During my 45 years as a journalist I heard my share of criticism about my profession, and I’ve heard an awful lot of it since I retired.
But now even I am joining in the chorus. And once again it involves The New York Times, although this time it has to do with something far more egregious than the Times’ “Sex in a Canoe” article that I wrote about a few weeks ago.
I’m referring to The Times’ decision to run an anonymous article by someone identified as “a senior government official” who describes efforts to tame President Trump’s wildest ideas. The problems caused by that decision already are being chronicled, as in a recent story from the Associated Press.
But there is a great deal more at stake, especially for journalism as a profession. For me this is a question of violating the ethics of journalism.
By giving one individual such an extraordinary platform to criticize – anonymously – the actions of President Trump, The New York Times has violated perhaps the most basic rule of journalism. Rather than simply report on what government is doing, that article may undermine President Trump’s trust in his advisers. Whenever he hears a naysayer he will be tempted to think, “Maybe this is the guy (or woman) who wrote that article.”
He thus could be encouraged to ignore those who question his ideas, which, in turn, could materially affect the way he evaluates his options before making decisions. And by increasing the chances that Trump will only listen to himself and to his yes men and assorted sycophants the Times has potentially changed the way the White House functions.
You may praise the article but are you certain that the author’s motivations are pure? Are you certain that the author has no secret ax to grind? Notice I said “certain,” meaning beyond a doubt. The only way to know is to question the individual. But how can you question an individual you cannot identify?

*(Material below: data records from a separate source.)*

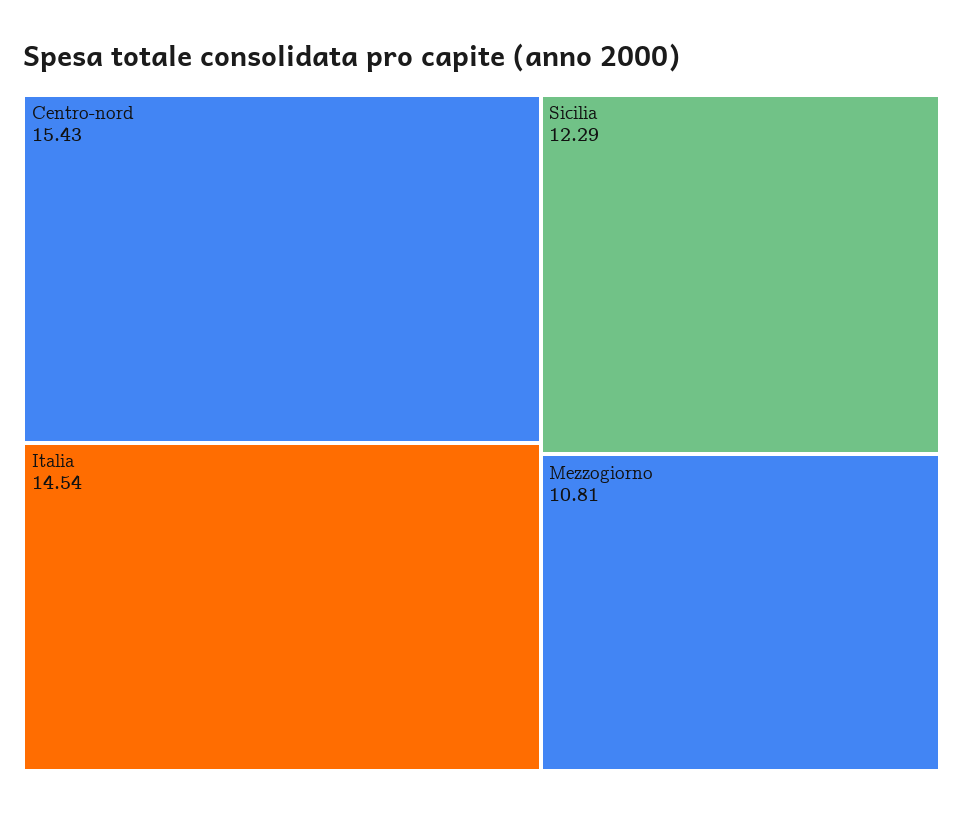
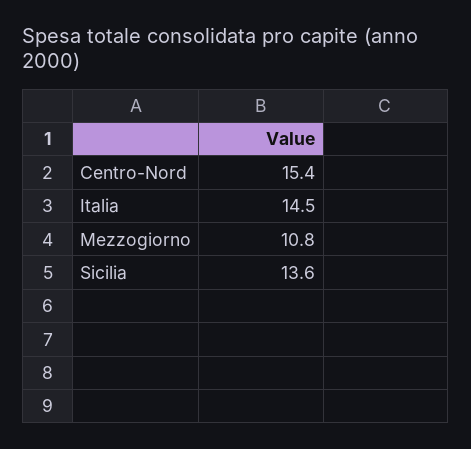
  {
    "Centro-nord": 15.43,
    "Italia": 14.54,
-   "Sicilia": 12.29,
+   "Sicilia": 13.6,
    "Mezzogiorno": 10.81
  }

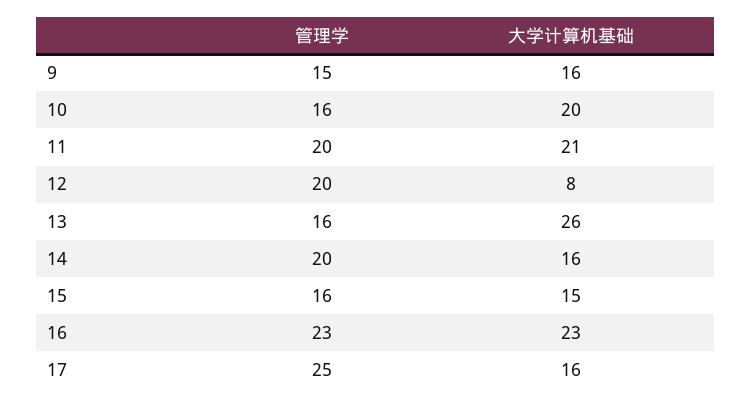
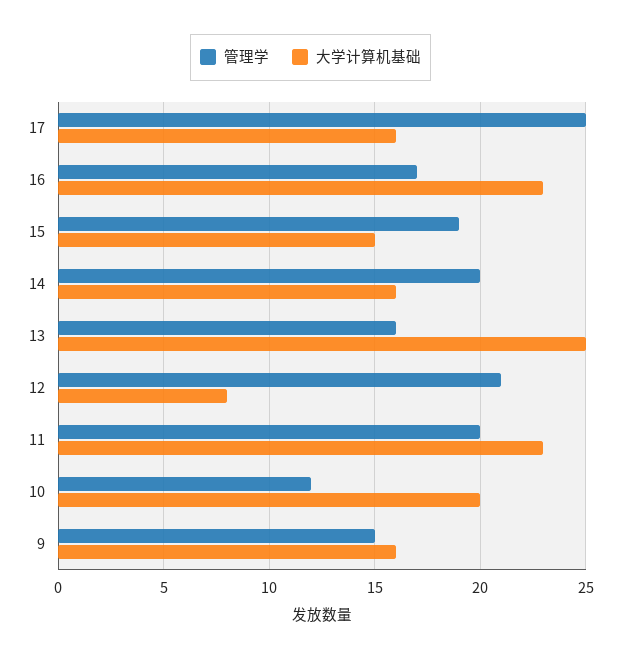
  {
    "管理学": {
      "9": 15,
-     "10": 16,
+     "10": 12,
      "11": 20,
-     "12": 20,
+     "12": 21,
      "13": 16,
      "14": 20,
-     "15": 16,
+     "15": 19,
-     "16": 23,
+     "16": 17,
      "17": 25
    },
    "大学计算机基础": {
      "9": 16,
      "10": 20,
-     "11": 21,
+     "11": 23,
      "12": 8,
-     "13": 26,
+     "13": 25,
      "14": 16,
      "15": 15,
      "16": 23,
      "17": 16
    }
  }

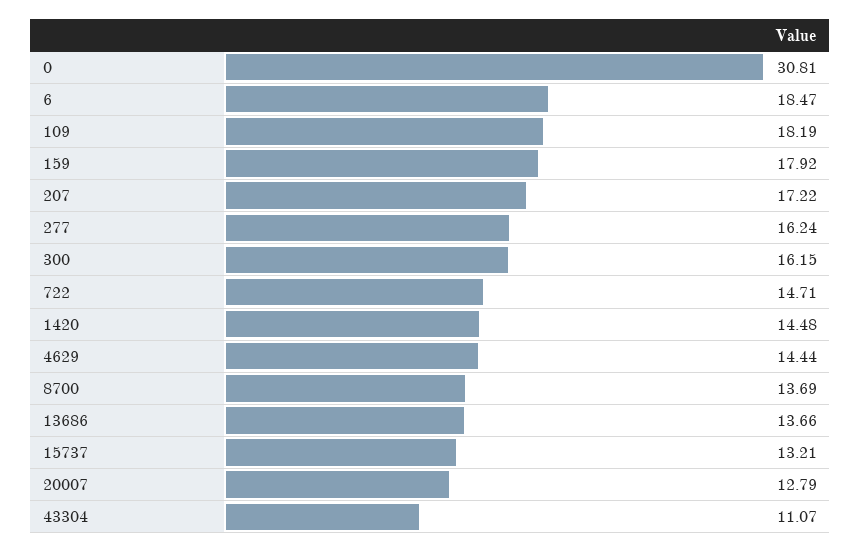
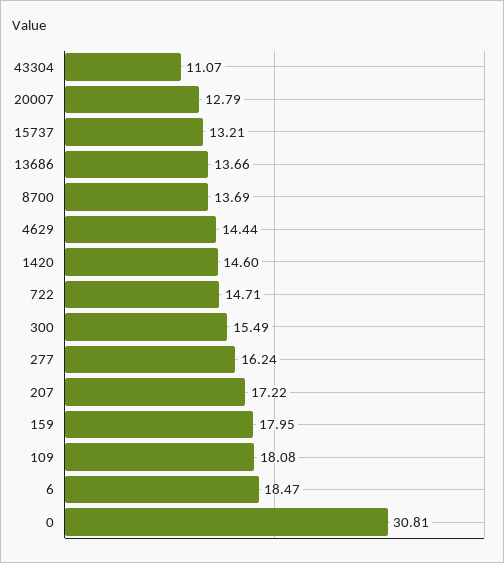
  {
    "0": 30.81,
    "6": 18.47,
-   "109": 18.19,
+   "109": 18.08,
-   "159": 17.92,
+   "159": 17.95,
    "207": 17.22,
    "277": 16.24,
-   "300": 16.15,
+   "300": 15.49,
    "722": 14.71,
-   "1420": 14.48,
+   "1420": 14.6,
    "4629": 14.44,
    "8700": 13.69,
    "13686": 13.66,
    "15737": 13.21,
    "20007": 12.79,
    "43304": 11.07
  }

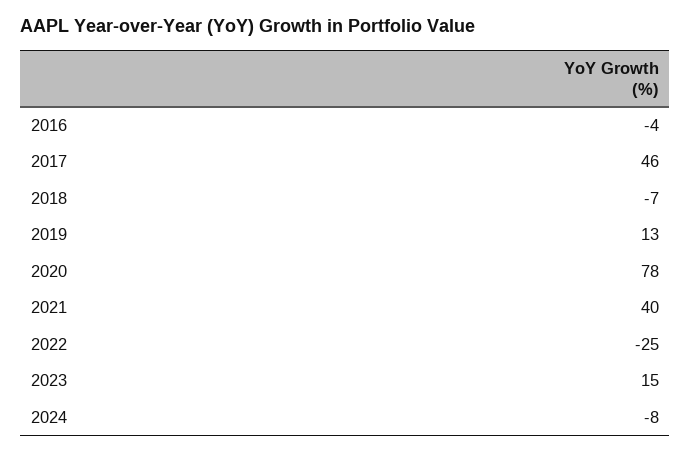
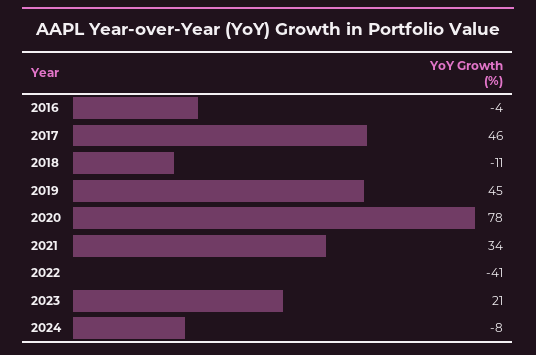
  {
    "2016": -4,
    "2017": 46,
-   "2018": -7,
+   "2018": -11,
-   "2019": 13,
+   "2019": 45,
    "2020": 78,
-   "2021": 40,
+   "2021": 34,
-   "2022": -25,
+   "2022": -41,
-   "2023": 15,
+   "2023": 21,
    "2024": -8
  }

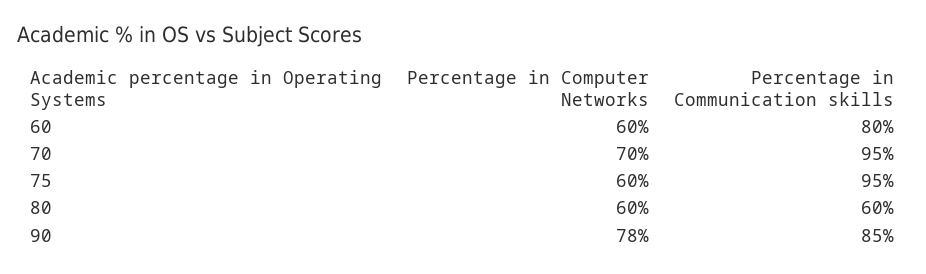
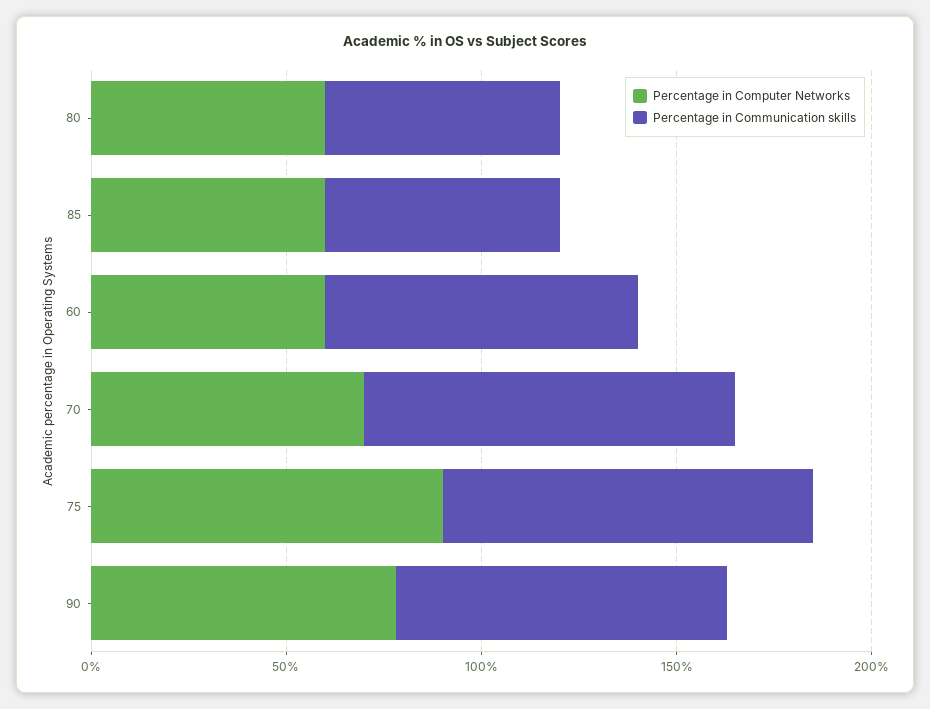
  {
    "Percentage in Computer Networks": {
      "60": 60,
      "70": 70,
-     "75": 60,
+     "75": 90,
      "80": 60,
-     "90": 78
+     "90": 78,
+     "85": 60
    },
    "Percentage in Communication skills": {
      "60": 80,
      "70": 95,
      "75": 95,
      "80": 60,
-     "90": 85
+     "90": 85,
+     "85": 60
    }
  }

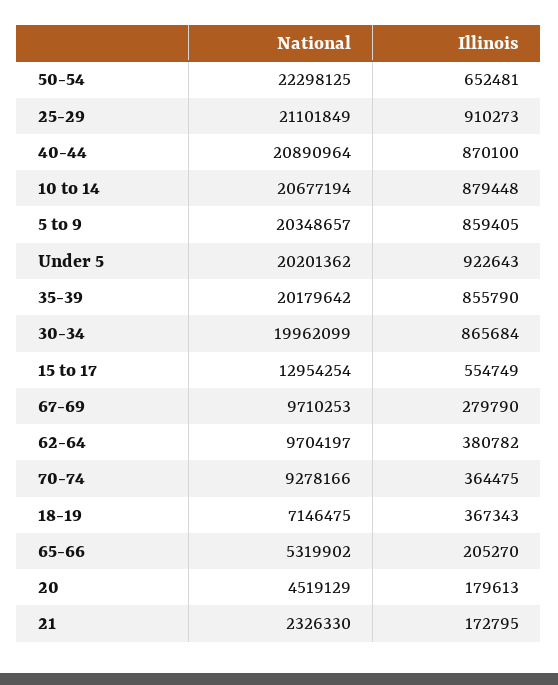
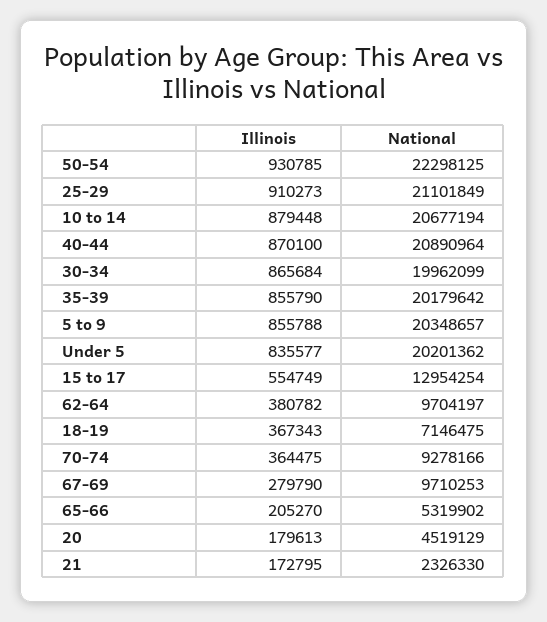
  {
    "National": {
      "50-54": 22298125,
      "25-29": 21101849,
      "40-44": 20890964,
      "10 to 14": 20677194,
      "5 to 9": 20348657,
      "Under 5": 20201362,
      "35-39": 20179642,
      "30-34": 19962099,
      "15 to 17": 12954254,
      "67-69": 9710253,
      "62-64": 9704197,
      "70-74": 9278166,
      "18-19": 7146475,
      "65-66": 5319902,
      "20": 4519129,
      "21": 2326330
    },
    "Illinois": {
-     "50-54": 652481,
+     "50-54": 930785,
      "25-29": 910273,
      "40-44": 870100,
      "10 to 14": 879448,
-     "5 to 9": 859405,
+     "5 to 9": 855788,
-     "Under 5": 922643,
+     "Under 5": 835577,
      "35-39": 855790,
      "30-34": 865684,
      "15 to 17": 554749,
      "67-69": 279790,
      "62-64": 380782,
      "70-74": 364475,
      "18-19": 367343,
      "65-66": 205270,
      "20": 179613,
      "21": 172795
    }
  }

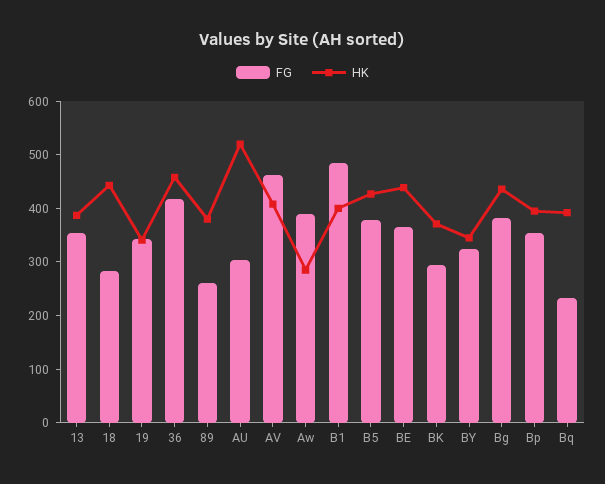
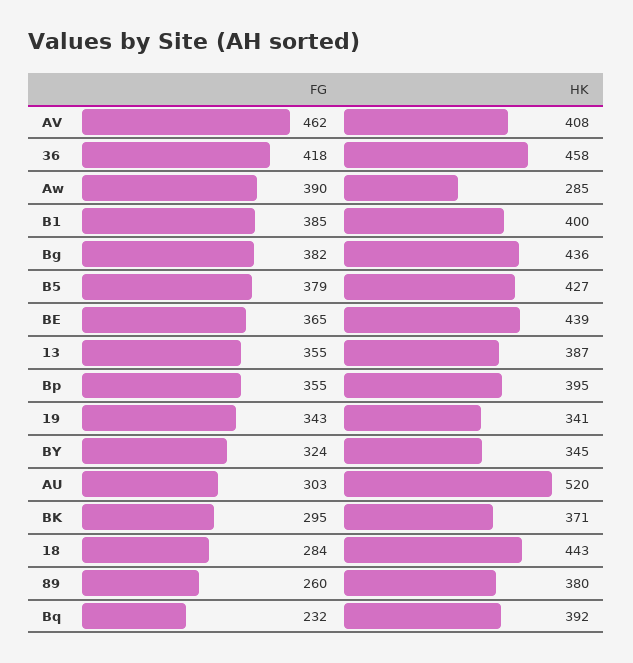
  {
    "FG": {
      "13": 355,
      "18": 284,
      "19": 343,
      "36": 418,
      "89": 260,
      "AU": 303,
      "AV": 462,
      "Aw": 390,
-     "B1": 480,
+     "B1": 385,
      "B5": 379,
      "BE": 365,
      "BK": 295,
      "BY": 324,
      "Bg": 382,
      "Bp": 355,
      "Bq": 232
    },
    "HK": {
      "13": 387,
      "18": 443,
      "19": 341,
      "36": 458,
      "89": 380,
      "AU": 520,
      "AV": 408,
      "Aw": 285,
      "B1": 400,
      "B5": 427,
      "BE": 439,
      "BK": 371,
      "BY": 345,
      "Bg": 436,
      "Bp": 395,
      "Bq": 392
    }
  }

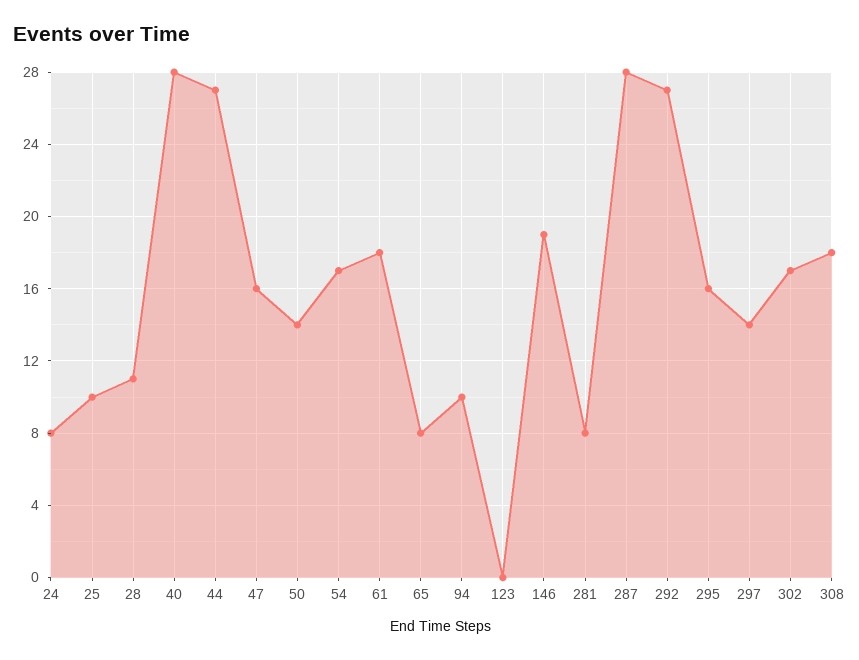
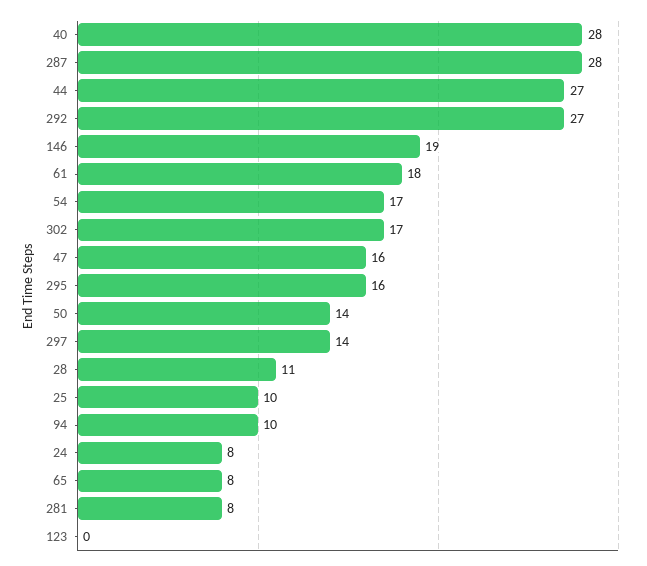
  {
    "24": 8,
    "25": 10,
    "28": 11,
    "40": 28,
    "44": 27,
    "47": 16,
    "50": 14,
    "54": 17,
    "61": 18,
    "65": 8,
    "94": 10,
    "123": 0,
    "146": 19,
    "281": 8,
    "287": 28,
    "292": 27,
    "295": 16,
    "297": 14,
-   "302": 17,
+   "302": 17
-   "308": 18
  }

Let’s suppose the author actually WANTS Trump to ignore his naysayers. The best way to do that is to plant the seed of mistrust in Trump’s mind. And the best way to do that is to create the illusion that there is an anti-Trump cabal running amok in Washington.
Did The Times ever consider the possibility that it was “being played” by an ingenious Trump toady who wanted to separate the president from those naysayers? I can only wonder.
Make no mistake, I think Trump is a poor excuse for a president. But he is the president, and as president he must have access to all the information he needs in order to carry out his duties. At least in theory The Times has undermined the naysayers in his administration who might provide that information.
The Times’ decision is the kind of fundamental mistake that journalists have been told they must never make, the one line they must never cross – interfering directly in the conduct of government.
The Times should be ashamed of itself for undermining the notion of journalism as an unbiased, independent source of news. And all journalists should condemn The Times for making their jobs even more difficult because it has undermined the trust that Americans have in them to speak the truth fairly, objectively and independently.
That essay is NOT news. It is just one person’s assertion of what’s going on. If The Times had done its job, that essay would have been the starting point for some hard reporting. The Times’ reporters should have been ordered to confirm those assertions through their contacts within the administration.
The Times’ failure to do so sounds like intentional journalistic laziness to me, and implies that its goal is to hang Trump out to dry. Even as ardent a Trump detractor as I am believes Trump deserves better, and especially from the icon of American journalism.
Perhaps worst of all, The Times has given the author power to cover his or her tracks rather than to take responsibility for bringing his or her concerns to those who are responsible for oversight of the presidency. This is another example of direct interference in government operations that is borderline illegal, and morally and ethically reprehensible.
If the statements in this article are correct – and there is no way of knowing for sure – the author should have brought his or her concerns to those in Congress who can evaluate whether they constitute grounds for impeachment or, at the very least, a tongue-lashing from Trump’s fellow Republicans.
It is now all but impossible for anybody in the Republican Party to directly address these problems with the president because doing so could inspire Trump to lump those critics in with the author. This gives Trump all the ammunition he needs to ignore Republican pushback to his agenda – i.e., an engraved excuse for Trump to “go rogue.” And what good will that do?
The Times’ mistake will impact journalism and journalists for a long time. We must endure criticism from Trump and many others about “fake news,” which he believes is any “news” that doesn’t make him look good. And now Trump can use The Times as “proof” that “the media” are trying to lynch him.